(Dataset entries)
╭──
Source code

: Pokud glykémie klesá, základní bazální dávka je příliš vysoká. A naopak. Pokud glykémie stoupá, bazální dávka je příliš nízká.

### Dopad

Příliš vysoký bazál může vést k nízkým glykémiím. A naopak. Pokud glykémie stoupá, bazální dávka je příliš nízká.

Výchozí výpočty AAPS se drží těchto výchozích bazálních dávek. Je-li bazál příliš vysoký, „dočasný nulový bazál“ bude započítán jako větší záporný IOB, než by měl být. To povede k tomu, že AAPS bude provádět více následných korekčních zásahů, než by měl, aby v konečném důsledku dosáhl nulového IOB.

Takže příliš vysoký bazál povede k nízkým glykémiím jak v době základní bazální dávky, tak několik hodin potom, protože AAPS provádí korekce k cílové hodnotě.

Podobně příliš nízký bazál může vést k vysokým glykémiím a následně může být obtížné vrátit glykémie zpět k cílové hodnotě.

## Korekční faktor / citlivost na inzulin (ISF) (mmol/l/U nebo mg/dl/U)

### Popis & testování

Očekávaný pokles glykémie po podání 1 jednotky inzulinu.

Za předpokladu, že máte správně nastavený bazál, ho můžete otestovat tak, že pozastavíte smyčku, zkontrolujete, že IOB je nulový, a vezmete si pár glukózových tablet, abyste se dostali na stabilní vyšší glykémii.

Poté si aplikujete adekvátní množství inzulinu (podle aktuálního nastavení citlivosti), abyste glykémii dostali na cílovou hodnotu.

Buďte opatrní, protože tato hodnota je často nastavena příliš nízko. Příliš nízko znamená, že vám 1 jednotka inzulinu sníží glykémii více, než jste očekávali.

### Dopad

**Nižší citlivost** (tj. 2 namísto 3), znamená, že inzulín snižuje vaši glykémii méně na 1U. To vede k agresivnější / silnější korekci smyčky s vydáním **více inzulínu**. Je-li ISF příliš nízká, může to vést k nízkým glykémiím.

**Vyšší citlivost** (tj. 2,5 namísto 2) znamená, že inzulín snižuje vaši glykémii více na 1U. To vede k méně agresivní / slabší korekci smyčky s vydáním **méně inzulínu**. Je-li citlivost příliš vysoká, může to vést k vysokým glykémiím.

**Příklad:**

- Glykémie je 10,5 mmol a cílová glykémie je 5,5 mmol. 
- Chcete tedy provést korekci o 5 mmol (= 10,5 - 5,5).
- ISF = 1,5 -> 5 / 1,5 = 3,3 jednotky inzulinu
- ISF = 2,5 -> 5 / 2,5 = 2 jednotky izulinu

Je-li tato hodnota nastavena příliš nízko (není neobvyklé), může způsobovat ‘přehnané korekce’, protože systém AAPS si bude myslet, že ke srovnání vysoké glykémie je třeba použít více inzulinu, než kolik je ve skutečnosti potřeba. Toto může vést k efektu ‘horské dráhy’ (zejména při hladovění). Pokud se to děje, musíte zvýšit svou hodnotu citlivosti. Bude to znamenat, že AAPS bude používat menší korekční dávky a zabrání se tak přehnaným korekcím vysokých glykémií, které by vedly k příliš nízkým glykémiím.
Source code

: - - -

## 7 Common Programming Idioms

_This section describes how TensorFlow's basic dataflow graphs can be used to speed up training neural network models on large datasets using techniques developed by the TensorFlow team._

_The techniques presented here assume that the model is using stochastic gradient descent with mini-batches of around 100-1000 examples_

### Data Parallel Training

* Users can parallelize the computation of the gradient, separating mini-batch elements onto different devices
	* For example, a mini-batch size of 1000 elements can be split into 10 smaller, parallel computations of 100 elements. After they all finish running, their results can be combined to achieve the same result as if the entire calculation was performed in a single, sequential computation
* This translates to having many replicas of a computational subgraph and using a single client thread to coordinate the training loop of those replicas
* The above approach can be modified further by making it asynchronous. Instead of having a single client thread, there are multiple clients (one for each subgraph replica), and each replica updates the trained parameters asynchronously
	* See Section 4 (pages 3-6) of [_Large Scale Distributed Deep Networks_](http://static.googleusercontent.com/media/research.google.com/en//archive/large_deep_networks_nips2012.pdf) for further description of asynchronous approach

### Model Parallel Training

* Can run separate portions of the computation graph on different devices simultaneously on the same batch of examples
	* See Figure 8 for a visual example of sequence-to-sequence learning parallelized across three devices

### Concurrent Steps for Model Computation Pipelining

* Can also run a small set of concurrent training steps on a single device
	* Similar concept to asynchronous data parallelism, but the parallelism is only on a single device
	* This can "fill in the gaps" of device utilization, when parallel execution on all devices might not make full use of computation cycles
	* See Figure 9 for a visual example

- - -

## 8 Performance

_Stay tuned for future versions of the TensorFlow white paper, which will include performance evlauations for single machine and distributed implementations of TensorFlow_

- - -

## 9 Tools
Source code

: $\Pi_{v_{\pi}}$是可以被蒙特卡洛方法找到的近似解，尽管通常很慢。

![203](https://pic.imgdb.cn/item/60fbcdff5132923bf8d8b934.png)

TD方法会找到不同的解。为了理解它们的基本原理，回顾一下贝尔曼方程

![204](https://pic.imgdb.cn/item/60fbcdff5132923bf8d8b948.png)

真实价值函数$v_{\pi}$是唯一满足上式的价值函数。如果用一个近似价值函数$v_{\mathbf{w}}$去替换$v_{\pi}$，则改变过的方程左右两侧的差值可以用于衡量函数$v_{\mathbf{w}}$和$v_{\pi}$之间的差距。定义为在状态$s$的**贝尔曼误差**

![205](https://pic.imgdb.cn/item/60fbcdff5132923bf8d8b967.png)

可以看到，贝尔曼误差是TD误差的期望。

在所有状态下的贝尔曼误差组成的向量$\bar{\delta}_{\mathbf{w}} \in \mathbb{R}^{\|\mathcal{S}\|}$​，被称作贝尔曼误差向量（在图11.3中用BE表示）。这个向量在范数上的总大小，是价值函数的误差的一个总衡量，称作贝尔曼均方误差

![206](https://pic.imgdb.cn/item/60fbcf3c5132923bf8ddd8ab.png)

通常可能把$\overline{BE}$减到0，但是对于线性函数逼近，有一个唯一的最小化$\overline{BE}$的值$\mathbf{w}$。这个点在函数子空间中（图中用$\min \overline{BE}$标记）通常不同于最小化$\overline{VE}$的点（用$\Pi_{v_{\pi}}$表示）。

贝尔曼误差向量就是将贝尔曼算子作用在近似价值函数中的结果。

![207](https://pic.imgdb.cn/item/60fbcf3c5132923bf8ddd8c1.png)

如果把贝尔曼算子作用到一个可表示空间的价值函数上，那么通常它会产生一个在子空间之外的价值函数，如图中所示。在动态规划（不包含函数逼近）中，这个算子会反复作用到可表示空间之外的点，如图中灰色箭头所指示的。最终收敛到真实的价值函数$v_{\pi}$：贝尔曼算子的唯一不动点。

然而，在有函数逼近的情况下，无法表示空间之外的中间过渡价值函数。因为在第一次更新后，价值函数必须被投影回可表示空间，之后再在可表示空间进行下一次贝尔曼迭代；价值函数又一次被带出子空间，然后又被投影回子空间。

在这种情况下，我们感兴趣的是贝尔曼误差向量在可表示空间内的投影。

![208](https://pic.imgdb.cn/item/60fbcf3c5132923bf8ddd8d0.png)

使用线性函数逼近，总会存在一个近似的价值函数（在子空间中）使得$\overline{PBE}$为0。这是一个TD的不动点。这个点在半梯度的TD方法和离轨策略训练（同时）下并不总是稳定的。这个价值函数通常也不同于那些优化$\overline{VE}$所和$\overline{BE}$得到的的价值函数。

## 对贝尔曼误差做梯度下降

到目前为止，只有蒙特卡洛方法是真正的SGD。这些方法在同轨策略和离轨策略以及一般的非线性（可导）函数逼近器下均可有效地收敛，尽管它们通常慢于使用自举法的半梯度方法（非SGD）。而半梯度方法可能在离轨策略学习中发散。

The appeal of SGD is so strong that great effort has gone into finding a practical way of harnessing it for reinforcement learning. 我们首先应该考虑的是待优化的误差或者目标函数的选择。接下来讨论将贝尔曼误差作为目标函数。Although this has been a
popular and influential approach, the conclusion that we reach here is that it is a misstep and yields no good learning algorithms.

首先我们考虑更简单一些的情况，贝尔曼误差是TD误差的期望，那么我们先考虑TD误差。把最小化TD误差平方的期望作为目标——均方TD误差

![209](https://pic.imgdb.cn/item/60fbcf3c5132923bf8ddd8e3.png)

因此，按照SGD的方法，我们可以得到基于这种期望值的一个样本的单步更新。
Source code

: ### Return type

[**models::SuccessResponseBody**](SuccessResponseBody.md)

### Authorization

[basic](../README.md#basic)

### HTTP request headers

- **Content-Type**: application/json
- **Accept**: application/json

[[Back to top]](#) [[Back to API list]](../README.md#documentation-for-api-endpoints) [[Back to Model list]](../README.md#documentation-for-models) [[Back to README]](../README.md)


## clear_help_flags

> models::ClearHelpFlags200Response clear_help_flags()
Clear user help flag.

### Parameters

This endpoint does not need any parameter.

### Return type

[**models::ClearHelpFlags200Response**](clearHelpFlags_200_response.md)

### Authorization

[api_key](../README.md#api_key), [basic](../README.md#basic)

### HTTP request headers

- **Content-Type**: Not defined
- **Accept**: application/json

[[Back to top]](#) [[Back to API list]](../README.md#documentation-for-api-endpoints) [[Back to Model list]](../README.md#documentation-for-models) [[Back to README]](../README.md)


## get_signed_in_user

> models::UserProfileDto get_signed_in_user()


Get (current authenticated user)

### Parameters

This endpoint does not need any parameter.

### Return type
╰──
When copying the data above, please keep exactly the lines from its first line through the line with "Příliš vysoký bazál může", both ends included, and drop the rest.

Source code

: Pokud glykémie klesá, základní bazální dávka je příliš vysoká. A naopak. Pokud glykémie stoupá, bazální dávka je příliš nízká.

### Dopad

Příliš vysoký bazál může vést k nízkým glykémiím. A naopak. Pokud glykémie stoupá, bazální dávka je příliš nízká.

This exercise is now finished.